OSE Seminar by Dr. Rahul Jaiswal of Advanced Micro Devices, (AMD)

Departmental News

Dr. Rahul Jaiswal

Posted: September 6, 2023

Date: Thursday, September 7th, 2023

Time:  12:45 PM Mountain Time (US and Canada)

Location:  Zoom Only


Silicon heterjunction solar cell of Heterojunction with Thin Intrinsic Layer (HIT) structure is a commercially available technology, with a forecast for its increasing market share in the near future. With a significant market share, any minor improvement in device power conversion efficiency or in design efficiency can be beneficial three folds - customer return on investment, industry revenue and the overall carbon footprint (from manufacturing to recycling/ disposing of the device). Conventionally device optimization for solar cells has been achieved using a hit & trial approach where multiple experiments are done to evaluate the best process conditions and device parameters. This approach has some inherent disadvantages, especially, it is expensive in terms of resource, time and man-power required. In the past couple of decades, simulation techniques are also being utilized in addition to the conventional approaches and very recently use of data science-based techniques has become popular in research and is gaining some traction in the photovoltaics industry.

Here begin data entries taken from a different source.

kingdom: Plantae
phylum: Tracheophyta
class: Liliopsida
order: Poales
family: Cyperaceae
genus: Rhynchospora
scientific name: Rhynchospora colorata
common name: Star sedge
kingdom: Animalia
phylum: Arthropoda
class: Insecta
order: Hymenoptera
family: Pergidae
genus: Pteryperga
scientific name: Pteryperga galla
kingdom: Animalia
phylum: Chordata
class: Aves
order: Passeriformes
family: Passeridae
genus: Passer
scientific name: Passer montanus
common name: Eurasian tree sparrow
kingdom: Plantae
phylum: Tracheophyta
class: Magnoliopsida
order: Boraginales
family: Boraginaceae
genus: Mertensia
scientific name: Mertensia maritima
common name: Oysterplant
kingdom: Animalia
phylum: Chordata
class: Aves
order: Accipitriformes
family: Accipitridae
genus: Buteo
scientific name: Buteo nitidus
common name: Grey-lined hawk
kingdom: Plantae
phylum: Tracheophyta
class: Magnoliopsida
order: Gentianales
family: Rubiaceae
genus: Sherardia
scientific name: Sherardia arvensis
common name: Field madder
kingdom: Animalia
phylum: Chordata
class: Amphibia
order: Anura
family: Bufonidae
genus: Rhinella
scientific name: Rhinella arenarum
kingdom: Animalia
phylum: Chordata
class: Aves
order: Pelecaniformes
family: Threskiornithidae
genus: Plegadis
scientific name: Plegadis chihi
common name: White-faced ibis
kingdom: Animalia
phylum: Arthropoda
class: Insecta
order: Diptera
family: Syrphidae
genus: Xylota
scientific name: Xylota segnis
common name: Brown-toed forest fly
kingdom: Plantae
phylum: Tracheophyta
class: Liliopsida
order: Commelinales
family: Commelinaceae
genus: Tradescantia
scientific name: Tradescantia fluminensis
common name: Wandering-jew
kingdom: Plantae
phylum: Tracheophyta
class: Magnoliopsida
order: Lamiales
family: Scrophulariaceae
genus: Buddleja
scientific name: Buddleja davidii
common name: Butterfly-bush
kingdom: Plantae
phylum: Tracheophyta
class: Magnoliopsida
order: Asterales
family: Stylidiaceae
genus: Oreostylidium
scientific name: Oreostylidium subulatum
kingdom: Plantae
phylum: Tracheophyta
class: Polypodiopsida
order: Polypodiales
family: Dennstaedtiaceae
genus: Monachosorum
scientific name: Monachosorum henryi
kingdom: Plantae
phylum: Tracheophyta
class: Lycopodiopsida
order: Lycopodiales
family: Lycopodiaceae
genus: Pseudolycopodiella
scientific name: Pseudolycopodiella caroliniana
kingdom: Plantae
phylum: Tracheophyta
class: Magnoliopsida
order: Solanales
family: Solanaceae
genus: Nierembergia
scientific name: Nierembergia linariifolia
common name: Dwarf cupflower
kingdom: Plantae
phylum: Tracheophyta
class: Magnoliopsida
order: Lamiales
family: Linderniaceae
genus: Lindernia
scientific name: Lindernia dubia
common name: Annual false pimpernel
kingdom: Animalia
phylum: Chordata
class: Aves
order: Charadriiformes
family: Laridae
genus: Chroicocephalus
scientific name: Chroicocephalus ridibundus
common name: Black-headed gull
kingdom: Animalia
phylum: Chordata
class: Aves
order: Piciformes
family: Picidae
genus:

In this doctoral research, an innovative approach is presented, where device simulations for solar cells are designed and calibrated to match the performance of an industrially manufactured device using a minimal set of measurement data. Then a digital twin for the numerical simulations is developed by training Machine Learning (ML) models using simulation and measurement data. ML methods are also used for the calibration of simulation models. The use of machine learning helps in significantly reducing computational time to prototype any design changes in the device, for example, a machine learning-based prediction can take a few seconds to minutes, in contrast to hours of computation or fabrication/characterization required in simulation and experimentation approaches respectively.



Rahul Jaiswal is an electrical engineer, with a doctoral degree from UNM under Dr. Tito Busani, his research domain was in application of machine learning to optimize silicon photovoltaic devices. Before his PhD program, he obtained his master's degree from BITS Pilani and subsequently was employed as a researcher at the solar energy research institute of Singapore where he was working on solar cell device characterization and device modelling.
Currently (after his PhD), he is working as MTS Product Development Engineer for AMD (Advanced Micro Devices) on dense server processors".